There are some companies—mature businesses with well-known brands—that continue to execute in a manner worthy of the finest growth stories.
While the stock market does its thing every day, I find that there are actually very few investment-quality stocks that deliver respectable returns consistently over time.
The business cycle exists, and so does the enthusiasm that institutional investors have for particular companies.
One company that I continue to like for long-term investors is NIKE, Inc. (NKE). Here’s the thing about this well-known athletic footwear and apparel manufacturer—the company just keeps on growing.
The fact of the matter is that the running shoe business is a good one, and solid management execution has allowed this company to deliver continued double-digit comparable growth in a world where mature economies are barely growing at all.
NIKE is worthy of long-term portfolios. The company pays a dividend with a current yield that is approximately 1.3%.
The stock has been in consolidation for a good seven months, but it’s performed incredibly well over the last 10 years and should continue to do so.

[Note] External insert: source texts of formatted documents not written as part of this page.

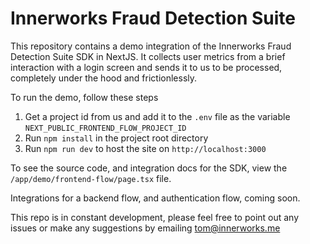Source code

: # Innerworks Fraud Detection Suite
This repository contains a demo integration of the Innerworks Fraud Detection Suite SDK in NextJS. It collects user metrics from a brief interaction with a login screen and sends it to us to be processed, completely under the hood and frictionlessly.

To run the demo, follow these steps
1. Get a project id from us and add it to the `.env` file as the variable `NEXT_PUBLIC_FRONTEND_FLOW_PROJECT_ID`
2. Run `npm install` in the project root directory
3. Run `npm run dev` to host the site on `http://localhost:3000`

To see the source code, and integration docs for the SDK, view the `/app/demo/frontend-flow/page.tsx` file.

Integrations for a backend flow, and authentication flow, coming soon.

This repo is in constant development, please feel free to point out any issues or make any suggestions by emailing tom@innerworks.me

Once again, NIKE beat Wall Street consensus and the stock jumped after it reported great 2014 fiscal fourth-quarter and year-end financial results.
Fourth-quarter sales from continuing operations grew 11% to $7.4 billion. Currency neutral, the gain was more like 13%.
NIKE owns the “Converse” brand, and its sales grew in the double digits to $410 million. NIKE-branded products experienced gains in all geographic regions except Japan, where sales were flat on a comparable basis.
The company’s gross margin expanded due to higher average selling prices and more direct-to-consumer sales.
Bottom-line earnings grew only one percent to $698 million, but three percent on a diluted basis to $0.78 a share.
During its fiscal fourth quarter, the company bought back 12.3 million of its own common shares, worth approximately $912 million.
Management initiated an $8.0-billion share repurchase program in September of 2012 and has so far spent $3.4 billion cancelling shares. According to the company, its average cost for these repurchases to date is $65.83 per share. The stock recently traded right around $80.00 and split two-for-one in December of 2012.
I like a large-cap company that’s a solid global brand and is still growing.
NIKE is experiencing top-line growth, it pays a dividend, and it’s buying back its own shares.
There are several other businesses that fall into the same kind of investment class of quality stocks like NIKE. (See “How to Invest in a Market Constructed by Central Banks.”)
All equity securities are risky and the current environment actually is not the most opportune time to be a buyer for the simple reason that the good ones have already gone up.
But when great businesses like NIKE retreat on the stock market, I think they are attractive names for conservative equity investors who want growth, quality, capital preservation, and some income.